◆ **REQUISITOS DAS TAREFAS**:
[1] Responda com base no decreto sobre comunidades quilombolas:
(a) Quantos representantes do Estado do Pará integram a Comissão Estadual?
(b) Qual é o prazo máximo para a indicação dos membros da Comissão Estadual?
(c) Por quem os membros da Comissão Estadual são nomeados?
[2] Liste todos os órgãos e entes do Estado do Pará que, segundo o decreto sobre comunidades quilombolas, indicam representantes para a Comissão Estadual.
[3] Escreva a continuação do decreto sobre comunidades quilombolas a partir da última frase apresentada.

◆ **TEXTO DO EXERCÍCIO**:
◆ ◆ ◆ ◆

Art. 11. Os planos de utilização e desenvolvimento poderão se referir a uma comunidade ou a um conjunto de Comunidades Remanescentes de Quilombos existentes no mesmo “território”, entendido este enquanto espaço necessário para a garantia de áreas de moradia, de reprodução econômica, social e cultural, bem como de ocorrência de recursos ambientais necessários à preservação dos costumes, tradições, cultura e lazer, e da qualidade ambiental local. Parágrafo único. Os planos, programas, projetos e ações específicos de cada Comunidade Remanescente de Quilombo serão definidos em reuniões públicas, assegurada a participação e acompanhamento por parte das comunidades em todas as etapas de implementação dos mesmos.
CAPÍTULO IV
DA GESTÃO DA POLÍTICA ESTADUAL PARA COMUNIDADES QUILOMBOLAS
Art. 12. A gestão dos planos de utilização e planos de desenvolvimento de que trata a Política Estadual para Comunidades Remanescentes de Quilombos será desenvolvida por meio da Comissão Estadual de Políticas para Comunidades Remanescentes de Quilombos e por seu Comitê Executivo, que em conjunto garantirão a implementação e o controle da Política Estadual.
Art. 13. A Comissão Estadual de natureza bipartite e paritária representa um espaço privilegiado de participação das Comunidades organizadas Remanescentes de Quilombos, atuando como fórum facilitador e propositor das ações de governo destinadas ao atendimento das necessidades dessas comunidades, cabendo o estabelecimento de diretrizes e prioridades para implementação da Política Estadual.
Art. 14. A Comissão Estadual será composta por 7 (sete) representantes do Estado do Pará e 7 (sete) das Comunidades Remanescentes de Quilombos, titulares e suplentes, na
seguinte forma:
§ 1º Representantes do Estado do Pará oriundos do/a:
I – Gabinete do Governador;
II – Secretaria de Estado de Cultura – SECULT;
III – Secretaria de Estado de Agricultura – SAGRI;
IV – Instituto de Desenvolvimento Econômico, Social e Ambiental do Pará – IDESP;
V – Secretaria de Estado da Educação – SEDUC;
VI – Instituto de Terras do Pará – ITERPA;
VII – Secretaria de Estado de Justiça e Direitos Humanos -SEJUDH;
§ 2º Representantes das Comunidades Remanescentes de Quilombos:
I – 7 (sete) representantes da Coordenação das Associações das Comunidades Remanescentes de Quilombos do Pará –
MALUNGU.
§ 3º Os membros da Comissão Estadual, titulares e suplentes, de que trata o caput deste artigo serão indicados, no prazo máximo de 30 (trinta) dias, a partir da publicação deste Decreto, pelos respectivos dirigentes dos órgãos e entes estaduais e entidades representativas, sendo nomeados pelo
Governador do Estado.

◆ ◆ ◆ ◆

◆ **AMOSTRA DE DADOS**:
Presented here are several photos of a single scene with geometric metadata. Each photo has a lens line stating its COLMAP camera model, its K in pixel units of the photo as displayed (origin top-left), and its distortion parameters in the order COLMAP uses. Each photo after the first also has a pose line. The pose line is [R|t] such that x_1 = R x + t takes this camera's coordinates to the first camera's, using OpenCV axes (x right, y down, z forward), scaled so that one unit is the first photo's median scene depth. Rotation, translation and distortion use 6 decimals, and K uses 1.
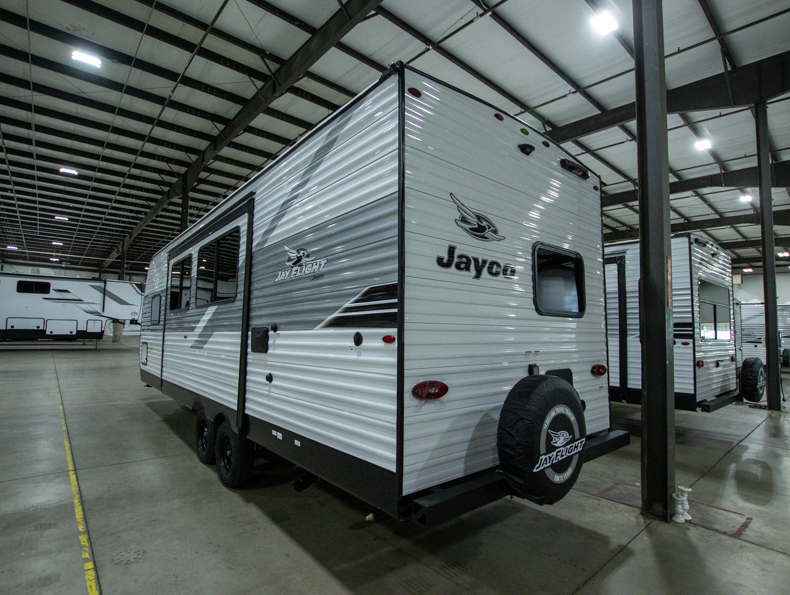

◆ ◆ ◆ ◆

◆ **RESPOSTAS ESCRITAS**:
[1]
(a) 7 (sete) representantes.
(b) 30 (trinta) dias a partir da publicação do Decreto.
(c) Pelo Governador do Estado.

[2]
- Gabinete do Governador
- Secretaria de Estado de Cultura (SECULT)
- Secretaria de Estado de Agricultura (SAGRI)
- Instituto de Desenvolvimento Econômico, Social e Ambiental do Pará (IDESP)
- Secretaria de Estado da Educação (SEDUC)
- Instituto de Terras do Pará (ITERPA)
- Secretaria de Estado de Justiça e Direitos Humanos (SEJUDH)

[3]
Art. 15. À Comissão Estadual de Políticas para Comunidades Remanescentes de Quilombos compete:
I – formular as diretrizes específicas da Política Estadual para atuação do Comitê Executivo;
II – propor, articular, coordenar, monitorar e avaliar as ações a que se refere o art. 12, por meio da atuação compartilhada de órgãos, entidades públicas e privadas;
III – aprovar o programa anual e o relatório anual de atividades proposto pelo Comitê Executivo;
IV – estreitar as relações entre os gestores públicos locais e as Comunidades Quilombolas;
V – promover articulações para a identificação de mecanismos que possibilitem a obtenção de recursos e demais meios para a execução das ações do Comitê Executivo;
VI – promover o intercâmbio e a integração de informações produzidas pelo Comitê Executivo;
VII – divulgar informações sobre suas ações e do Comitê Executivo;
VIII – propor medidas efetivas que contribuam para melhoria da qualidade de vida das Comunidades Quilombolas;
IX – propor a alocação de recursos, por área prioritária de atuação, quando da elaboração dos Planos de Utilização Sustentável e de Desenvolvimento para as Comunidades Remanescentes de Quilombos;
X – apresentar ao Chefe do Poder Executivo instrumentos legais que se façam necessários ao aperfeiçoamento da Legislação Estadual no que se refere às Comunidades Remanescentes de Quilombos;
XI – elaborar e aprovar seu regimento interno, a ser ratificado por ato do Governador do Estado.
Art. 16. As atividades na Comissão Estadual que trata este Decreto não ensejarão remuneração de qualquer natureza, sendo seu exercício considerado de relevante interesse público.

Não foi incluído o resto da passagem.